L'assassino si preparò: aveva già incoccato una freccia e aspettava il momento migliore per colpire. Si era anche assicurato che l'altro soldato fosse a debita distanza, così da non far insospettire nessuno. Decise che quello era il momento migliore: la freccia si liberò dalla ferma stretta delle sue dita e volò nell'aria, ma solo per poco, quando arrivò a toccare la tempia della vittima, fece schizzare un bel po' di sangue. Il carnefice scattò, sorreggendo quel corpo ormai esanime e prelevandogli un campione del liquido rosso che gli era uscito dalla testa, una delle tante prove del suo successo. Dopo ciò, lasciò cadere il corpo, stando, però, bene attento a non provocare nessun rumore. Eliminò anche il secondo, con la stessa strategia. Il vero problema fu l'ultima guardia. Era un ragazzino della sua stessa età, solo un po' più minuto di costituzione e con un'aria fiera in volto, che invece lui non aveva. Potrebbero anche essere stati amici in una vita parallela, ma in quel momento e in quel luogo, non poteva permettersi nessuno sbaglio e la pietà era la più grande pecca degli assassini, "quella che rovina l'umanità" gli ripeteva in continuazione suo padre. Il sicario era indeciso sul da farsi, non voleva uccidere una persona come lui, non se lo sarebbe perdonato facilmente, ma non poteva nemmeno fallire. Quella era una prova estremamente importante per lui, avrebbe provato la sua infallibilità (non solo come assassino, ma anche come figlio) o lo avrebbe portato alla tortura più estrema. "Non voglio apprendisti deboli, tantomeno figli ancora più deboli" gli aveva gridato una volta suo padre, mentre si era rifiutato di uccidere un cervo "I deboli periscono sotto la grande mano dei forti, quindi meglio per te che inizi a renderti più forte, femmina!" aveva continuato. Era cresciuto da allora, aveva imparato ad uccidere con una facilità estrema, ma che ancora non bastava a suo padre. Quella sarebbe stata la sua prova decisiva, quella che avrebbe segnato per lui un degno posto nella sua famiglia. Finalmente suo fratello non lo avrebbe più guardato con tanta indegnità, finalmente non avrebbe più fatto vergognare i suoi del suo essere "debole", come diceva suo padre. Finalmente il mondo lo avrebbe degnato di uno sguardo diverso. E se per questo doveva rimetterci la vita di un quindicenne e di altri esseri infimi come il conte, (che dopotutto meritavano di morire), avrebbe fatto il possibile per non rendere vana la loro morte.

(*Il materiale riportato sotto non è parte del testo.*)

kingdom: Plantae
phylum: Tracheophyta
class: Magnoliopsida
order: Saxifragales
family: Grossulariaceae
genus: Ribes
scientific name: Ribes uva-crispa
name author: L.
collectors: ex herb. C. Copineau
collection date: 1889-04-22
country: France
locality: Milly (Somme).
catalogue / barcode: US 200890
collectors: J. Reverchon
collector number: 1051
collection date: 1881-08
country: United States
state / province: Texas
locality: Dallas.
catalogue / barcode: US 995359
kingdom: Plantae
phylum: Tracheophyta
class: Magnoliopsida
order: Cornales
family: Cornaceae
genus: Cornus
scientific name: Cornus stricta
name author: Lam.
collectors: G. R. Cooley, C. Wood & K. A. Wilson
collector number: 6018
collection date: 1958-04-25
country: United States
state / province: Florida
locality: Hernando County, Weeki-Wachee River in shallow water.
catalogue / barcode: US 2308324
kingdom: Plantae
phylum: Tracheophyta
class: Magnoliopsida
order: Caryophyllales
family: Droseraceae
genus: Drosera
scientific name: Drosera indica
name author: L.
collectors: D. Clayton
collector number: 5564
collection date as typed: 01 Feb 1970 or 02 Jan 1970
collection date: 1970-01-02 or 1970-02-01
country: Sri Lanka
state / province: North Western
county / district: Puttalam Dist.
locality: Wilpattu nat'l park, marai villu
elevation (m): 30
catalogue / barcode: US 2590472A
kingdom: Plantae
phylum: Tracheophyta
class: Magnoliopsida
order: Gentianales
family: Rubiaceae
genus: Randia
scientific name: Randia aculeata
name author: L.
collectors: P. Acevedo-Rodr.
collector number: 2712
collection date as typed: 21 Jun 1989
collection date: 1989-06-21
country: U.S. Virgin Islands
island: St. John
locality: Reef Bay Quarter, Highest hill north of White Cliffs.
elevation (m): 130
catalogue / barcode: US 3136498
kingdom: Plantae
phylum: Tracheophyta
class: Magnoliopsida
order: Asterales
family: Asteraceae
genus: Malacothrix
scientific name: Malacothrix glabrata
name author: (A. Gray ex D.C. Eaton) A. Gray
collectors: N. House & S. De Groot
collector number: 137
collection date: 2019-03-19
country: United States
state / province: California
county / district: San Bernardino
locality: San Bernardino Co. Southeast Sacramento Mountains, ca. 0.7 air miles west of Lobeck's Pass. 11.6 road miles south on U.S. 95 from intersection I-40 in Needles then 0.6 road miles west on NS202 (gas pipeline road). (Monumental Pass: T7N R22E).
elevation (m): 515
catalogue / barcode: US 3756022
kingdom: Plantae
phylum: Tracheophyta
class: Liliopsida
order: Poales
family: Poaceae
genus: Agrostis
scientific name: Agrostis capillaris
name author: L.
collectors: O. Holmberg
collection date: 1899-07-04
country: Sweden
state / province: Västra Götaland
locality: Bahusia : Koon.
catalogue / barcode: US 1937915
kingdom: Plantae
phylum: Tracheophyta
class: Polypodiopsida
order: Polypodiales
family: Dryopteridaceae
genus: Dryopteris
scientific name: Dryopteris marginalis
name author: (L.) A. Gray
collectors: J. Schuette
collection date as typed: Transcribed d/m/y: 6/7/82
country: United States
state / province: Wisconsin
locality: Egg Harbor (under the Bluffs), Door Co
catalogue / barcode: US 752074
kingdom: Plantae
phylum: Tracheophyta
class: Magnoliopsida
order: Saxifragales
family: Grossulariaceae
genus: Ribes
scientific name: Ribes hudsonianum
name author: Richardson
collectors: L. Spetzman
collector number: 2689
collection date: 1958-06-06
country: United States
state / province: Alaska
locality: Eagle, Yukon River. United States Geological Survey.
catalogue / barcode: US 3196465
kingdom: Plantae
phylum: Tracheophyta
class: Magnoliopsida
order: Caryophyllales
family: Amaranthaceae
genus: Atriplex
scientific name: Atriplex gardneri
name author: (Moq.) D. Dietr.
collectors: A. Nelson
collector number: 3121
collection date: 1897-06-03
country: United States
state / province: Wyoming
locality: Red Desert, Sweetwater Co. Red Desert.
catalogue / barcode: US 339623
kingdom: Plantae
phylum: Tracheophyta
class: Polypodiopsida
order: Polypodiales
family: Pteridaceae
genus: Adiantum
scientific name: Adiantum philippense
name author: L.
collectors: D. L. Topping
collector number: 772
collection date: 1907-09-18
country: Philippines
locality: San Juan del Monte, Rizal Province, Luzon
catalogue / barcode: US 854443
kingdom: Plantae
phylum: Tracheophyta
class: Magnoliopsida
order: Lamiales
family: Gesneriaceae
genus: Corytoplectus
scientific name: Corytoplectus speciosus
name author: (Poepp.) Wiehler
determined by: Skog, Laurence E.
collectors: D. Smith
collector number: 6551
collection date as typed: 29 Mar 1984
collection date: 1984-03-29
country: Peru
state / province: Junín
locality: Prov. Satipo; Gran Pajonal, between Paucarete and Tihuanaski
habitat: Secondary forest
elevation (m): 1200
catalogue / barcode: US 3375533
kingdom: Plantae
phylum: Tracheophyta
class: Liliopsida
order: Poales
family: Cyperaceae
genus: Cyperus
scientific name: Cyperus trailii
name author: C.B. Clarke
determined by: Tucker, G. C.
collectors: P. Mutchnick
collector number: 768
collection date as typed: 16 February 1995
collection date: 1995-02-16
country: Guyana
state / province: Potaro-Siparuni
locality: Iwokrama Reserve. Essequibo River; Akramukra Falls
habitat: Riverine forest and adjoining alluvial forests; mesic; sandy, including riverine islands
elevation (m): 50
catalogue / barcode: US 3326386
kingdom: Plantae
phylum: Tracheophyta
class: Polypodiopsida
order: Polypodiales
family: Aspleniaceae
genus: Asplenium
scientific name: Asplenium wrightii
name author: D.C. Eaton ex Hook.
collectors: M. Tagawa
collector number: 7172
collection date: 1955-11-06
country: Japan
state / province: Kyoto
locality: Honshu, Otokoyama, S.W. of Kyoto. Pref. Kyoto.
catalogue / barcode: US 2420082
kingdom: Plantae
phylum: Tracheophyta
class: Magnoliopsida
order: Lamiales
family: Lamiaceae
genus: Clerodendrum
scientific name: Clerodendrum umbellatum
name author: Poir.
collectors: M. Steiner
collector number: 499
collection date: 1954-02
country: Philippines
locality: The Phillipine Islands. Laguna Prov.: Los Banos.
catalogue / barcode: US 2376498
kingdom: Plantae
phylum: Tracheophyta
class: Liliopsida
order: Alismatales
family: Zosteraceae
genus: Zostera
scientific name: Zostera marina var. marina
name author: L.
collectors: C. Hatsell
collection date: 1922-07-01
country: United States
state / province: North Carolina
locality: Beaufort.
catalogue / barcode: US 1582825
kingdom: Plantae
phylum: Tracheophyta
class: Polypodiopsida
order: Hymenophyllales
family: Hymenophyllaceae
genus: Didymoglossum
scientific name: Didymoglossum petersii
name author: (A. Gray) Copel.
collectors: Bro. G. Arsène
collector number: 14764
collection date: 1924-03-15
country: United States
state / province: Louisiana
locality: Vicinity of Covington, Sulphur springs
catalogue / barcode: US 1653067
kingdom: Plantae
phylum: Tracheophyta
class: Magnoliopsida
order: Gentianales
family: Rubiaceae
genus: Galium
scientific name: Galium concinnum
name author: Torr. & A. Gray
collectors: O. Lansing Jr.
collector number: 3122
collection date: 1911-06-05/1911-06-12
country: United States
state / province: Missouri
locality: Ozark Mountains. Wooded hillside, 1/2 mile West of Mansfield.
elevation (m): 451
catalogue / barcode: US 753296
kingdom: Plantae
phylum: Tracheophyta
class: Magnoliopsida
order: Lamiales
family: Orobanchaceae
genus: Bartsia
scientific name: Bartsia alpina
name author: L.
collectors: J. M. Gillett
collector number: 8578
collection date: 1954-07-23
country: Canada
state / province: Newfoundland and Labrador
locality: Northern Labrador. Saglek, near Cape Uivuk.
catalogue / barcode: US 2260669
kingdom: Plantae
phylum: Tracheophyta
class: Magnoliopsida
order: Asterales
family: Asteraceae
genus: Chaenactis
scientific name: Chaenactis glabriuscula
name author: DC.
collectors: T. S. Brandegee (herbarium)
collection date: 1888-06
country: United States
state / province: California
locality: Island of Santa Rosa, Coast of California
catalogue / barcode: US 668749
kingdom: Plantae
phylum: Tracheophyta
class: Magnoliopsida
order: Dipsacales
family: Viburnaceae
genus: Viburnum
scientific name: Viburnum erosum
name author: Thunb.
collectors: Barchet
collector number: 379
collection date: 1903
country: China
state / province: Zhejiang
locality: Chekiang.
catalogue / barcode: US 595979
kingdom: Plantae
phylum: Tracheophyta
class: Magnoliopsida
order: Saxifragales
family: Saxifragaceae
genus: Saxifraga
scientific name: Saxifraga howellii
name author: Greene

Vinta la pietà, la sua, ora, era soltanto una questione di vista, calma e concentrazione. Ma doveva sbrigarsi, tra nemmeno un'ora iniziava a sorgere il sole, e lui sarebbe stato in pericolo, senza l'aiuto dell'ombra. Quindi, si sbrigò. Si avvicinò come un predatore fa con la preda, in allerta. Un passo, due passi, tre passi. Era sempre più vicino alla sua vittima e sempre più vicino al suo bersaglio principale: il conte. Infatti, dietro alle spalle del piccolo soldato, si ergeva una grande porta in legno, quella che si apriva alla camera da letto di Briol.